### [BRIEF]
Output the lines below exactly, please, from the first line until the line with "for the channel\.", counting both.

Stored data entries
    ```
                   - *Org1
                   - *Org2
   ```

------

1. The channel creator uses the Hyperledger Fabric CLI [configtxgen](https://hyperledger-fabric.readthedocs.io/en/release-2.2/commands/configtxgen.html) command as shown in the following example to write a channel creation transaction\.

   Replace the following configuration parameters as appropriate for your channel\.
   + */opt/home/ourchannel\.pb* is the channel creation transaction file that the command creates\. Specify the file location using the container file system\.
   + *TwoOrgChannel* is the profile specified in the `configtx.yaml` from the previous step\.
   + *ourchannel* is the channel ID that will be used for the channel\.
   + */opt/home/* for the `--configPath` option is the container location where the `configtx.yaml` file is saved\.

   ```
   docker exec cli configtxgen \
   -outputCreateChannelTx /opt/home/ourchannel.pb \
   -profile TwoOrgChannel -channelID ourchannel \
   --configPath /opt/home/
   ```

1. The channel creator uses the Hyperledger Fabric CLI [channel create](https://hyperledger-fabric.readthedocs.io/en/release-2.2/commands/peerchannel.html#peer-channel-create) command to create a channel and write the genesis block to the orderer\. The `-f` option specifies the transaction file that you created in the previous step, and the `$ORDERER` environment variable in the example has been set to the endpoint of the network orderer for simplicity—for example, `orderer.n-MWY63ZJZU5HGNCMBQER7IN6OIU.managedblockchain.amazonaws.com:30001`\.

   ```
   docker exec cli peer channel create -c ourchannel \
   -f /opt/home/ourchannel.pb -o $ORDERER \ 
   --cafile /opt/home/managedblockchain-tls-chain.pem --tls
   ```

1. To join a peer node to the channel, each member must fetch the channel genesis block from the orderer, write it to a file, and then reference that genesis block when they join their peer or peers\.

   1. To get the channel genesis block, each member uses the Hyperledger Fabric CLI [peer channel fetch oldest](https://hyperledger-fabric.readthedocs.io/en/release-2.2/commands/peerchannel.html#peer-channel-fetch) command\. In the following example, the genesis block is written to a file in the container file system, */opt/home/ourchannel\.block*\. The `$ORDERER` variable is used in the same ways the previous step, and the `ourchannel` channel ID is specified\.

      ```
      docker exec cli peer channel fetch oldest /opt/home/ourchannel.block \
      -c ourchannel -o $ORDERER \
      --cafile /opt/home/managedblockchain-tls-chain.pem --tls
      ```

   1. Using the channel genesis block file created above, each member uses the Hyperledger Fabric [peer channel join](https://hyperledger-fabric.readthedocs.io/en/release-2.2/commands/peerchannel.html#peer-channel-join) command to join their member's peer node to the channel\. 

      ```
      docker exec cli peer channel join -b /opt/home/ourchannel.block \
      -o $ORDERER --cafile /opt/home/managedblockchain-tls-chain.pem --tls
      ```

### [RESULT FOR THIS TASK]
    ```
                   - *Org1
                   - *Org2
   ```

------

1. The channel creator uses the Hyperledger Fabric CLI [configtxgen](https://hyperledger-fabric.readthedocs.io/en/release-2.2/commands/configtxgen.html) command as shown in the following example to write a channel creation transaction\.

   Replace the following configuration parameters as appropriate for your channel\.
   + */opt/home/ourchannel\.pb* is the channel creation transaction file that the command creates\. Specify the file location using the container file system\.
   + *TwoOrgChannel* is the profile specified in the `configtx.yaml` from the previous step\.
   + *ourchannel* is the channel ID that will be used for the channel\.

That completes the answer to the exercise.